Now you're getting into totally analog matters. First of all, you could do such a thing, but since each diode will be a little bit different, as will every phototransistor, in its response to current, light, and the relationship between them, you'd have to calibrate each one very carefully.

The way in which the fixed disk drive worked was that took a "guess" (a table lookup or calculation) for the DAC voltage that would produce the appropriate excursion of the head stack, and it had a servo track under the servo head, or not (the same strategy works with embedded servo, but not as simply). If the signal from the head/media interaction was sufficiently high, then it accepted that and would proceed to process the signal from the read/write heads. If it was not, then there was an error voltage which would tell the system in which direction to bias the coil current in order to effect a correction. All of this is pretty "digital" in nature, though most of it involved processing of analog voltages. A comparator could tell whether the voltage was within acceptable limits.
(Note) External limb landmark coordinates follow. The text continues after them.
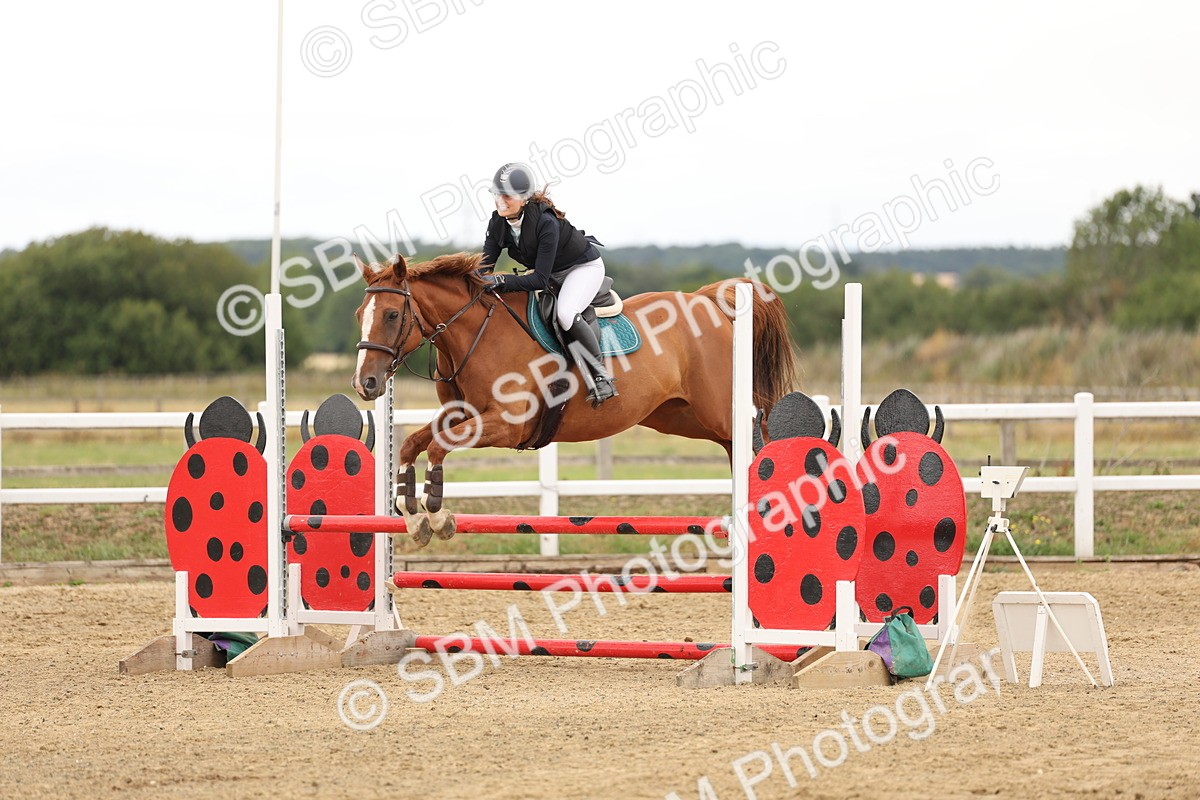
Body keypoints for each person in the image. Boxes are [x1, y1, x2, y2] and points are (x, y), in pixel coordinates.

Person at [480, 162, 618, 405]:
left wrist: (501, 279)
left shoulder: (545, 222)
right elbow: (484, 268)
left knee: (566, 313)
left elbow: (538, 279)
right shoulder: (497, 222)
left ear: (524, 198)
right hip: (552, 272)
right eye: (497, 194)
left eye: (507, 195)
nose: (500, 201)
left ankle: (601, 376)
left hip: (582, 268)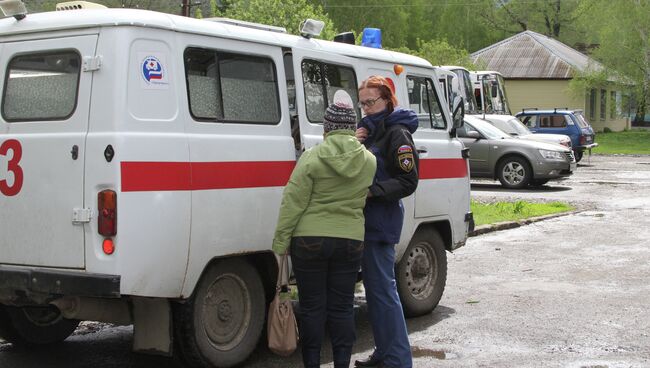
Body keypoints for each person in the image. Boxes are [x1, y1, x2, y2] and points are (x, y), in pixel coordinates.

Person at [272, 90, 377, 368]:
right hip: (350, 241)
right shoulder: (369, 161)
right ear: (353, 128)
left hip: (309, 240)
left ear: (327, 128)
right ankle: (342, 363)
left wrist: (280, 242)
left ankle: (312, 364)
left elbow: (292, 202)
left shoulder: (311, 158)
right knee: (343, 307)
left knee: (311, 308)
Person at [353, 76, 419, 368]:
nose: (366, 108)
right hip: (367, 221)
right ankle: (384, 353)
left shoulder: (398, 134)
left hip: (381, 221)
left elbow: (408, 180)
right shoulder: (372, 131)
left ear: (387, 100)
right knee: (375, 292)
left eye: (371, 102)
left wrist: (372, 192)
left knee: (383, 292)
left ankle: (398, 361)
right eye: (362, 103)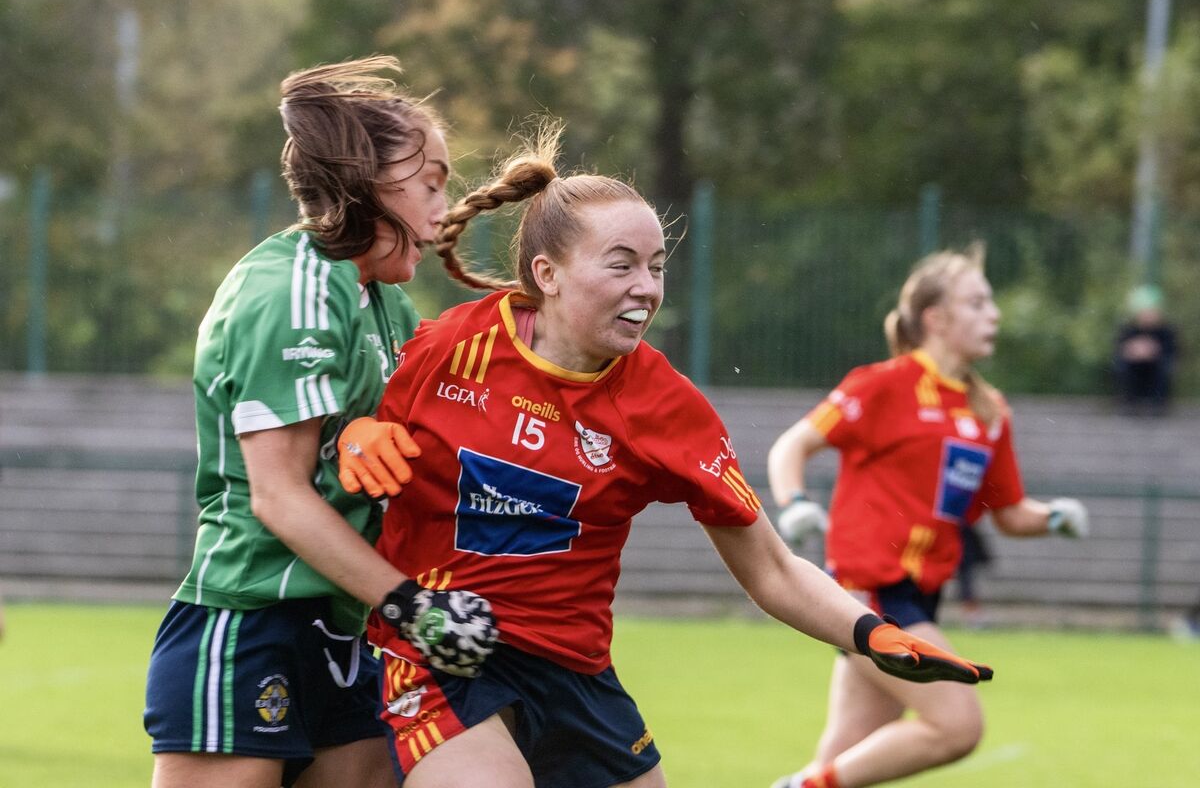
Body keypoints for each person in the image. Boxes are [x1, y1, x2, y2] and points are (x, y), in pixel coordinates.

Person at [337, 123, 993, 788]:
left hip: (576, 675)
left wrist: (870, 634)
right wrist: (353, 432)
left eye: (656, 268)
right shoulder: (451, 348)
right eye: (621, 265)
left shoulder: (666, 408)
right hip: (443, 651)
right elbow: (317, 449)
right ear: (548, 275)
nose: (646, 288)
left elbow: (770, 569)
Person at [143, 56, 498, 788]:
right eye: (430, 183)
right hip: (250, 623)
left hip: (343, 622)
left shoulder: (384, 302)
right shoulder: (294, 292)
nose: (444, 207)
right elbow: (279, 496)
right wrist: (411, 603)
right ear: (366, 183)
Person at [766, 246, 1090, 788]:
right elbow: (792, 446)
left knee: (843, 757)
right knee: (957, 726)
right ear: (935, 318)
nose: (995, 314)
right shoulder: (883, 384)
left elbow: (1009, 514)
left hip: (921, 594)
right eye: (978, 303)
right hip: (870, 592)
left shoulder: (988, 411)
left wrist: (1056, 517)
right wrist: (795, 501)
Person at [1113, 284, 1177, 416]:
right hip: (1135, 370)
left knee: (1164, 367)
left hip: (1156, 370)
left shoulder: (1166, 332)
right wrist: (1133, 352)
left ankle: (1157, 404)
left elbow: (1172, 353)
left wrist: (1153, 352)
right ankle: (1128, 402)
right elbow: (1119, 352)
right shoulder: (1128, 330)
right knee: (1122, 367)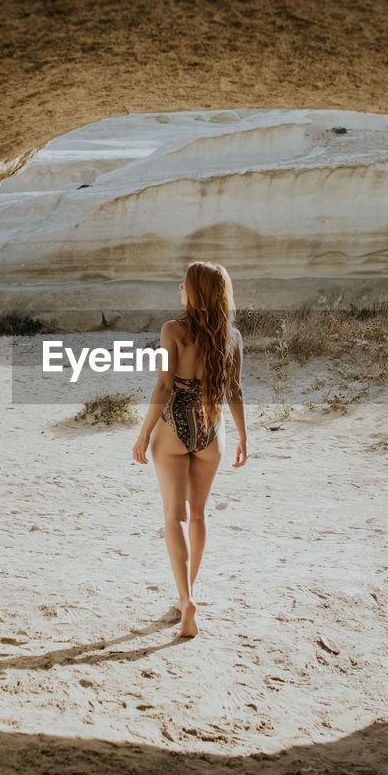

In your proposed case, you would rely on a voltage proportional, though probably not linearly so, with the volume of light that arrives at the also not very linear sensor. This can be done, but it's not fast and it's not easy, and it relies on very precise voltage measurements. There's no reason why this can't be done, but I'd guess, and it's just a guess, that the approach you're considering will cost about 100x as much as doing it in some way that approximates the more-or-less digital approach that HDD manufacturers have used. One way in which you could do this is with a slotted mask, the purpose of which would be to define the various positions on the arc that the voice-coil actuator travels. Doing that precisely would not be easy either. If, however, you had a light sensor on the actuator, which moved as would the head stack, and you had a global light source, which provided fairly uniform light on what could easily be a fully exposed strip of, say, 16mm film, with .01 mm scored lines every 0.1 mm, you could then determine where the steps were and count them as the actuator moved about. Your sensor then would either have enough light or not, just as the servo head would have enough signal or not. Having the film with its slots very close to the sensor, and having the sensor masked with a corresponding 0.01 mm slot so that it only "sees" light when two slots coincide, you could conclude where you are and how close to ideally positioned you are.

If you consider, for a moment how this could work, I believe you'll see that it can be made to operate pretty easily, aside from the requirement for high precision in manufacturing, which, of course, would rely on your measurement and fabrication skills.

RE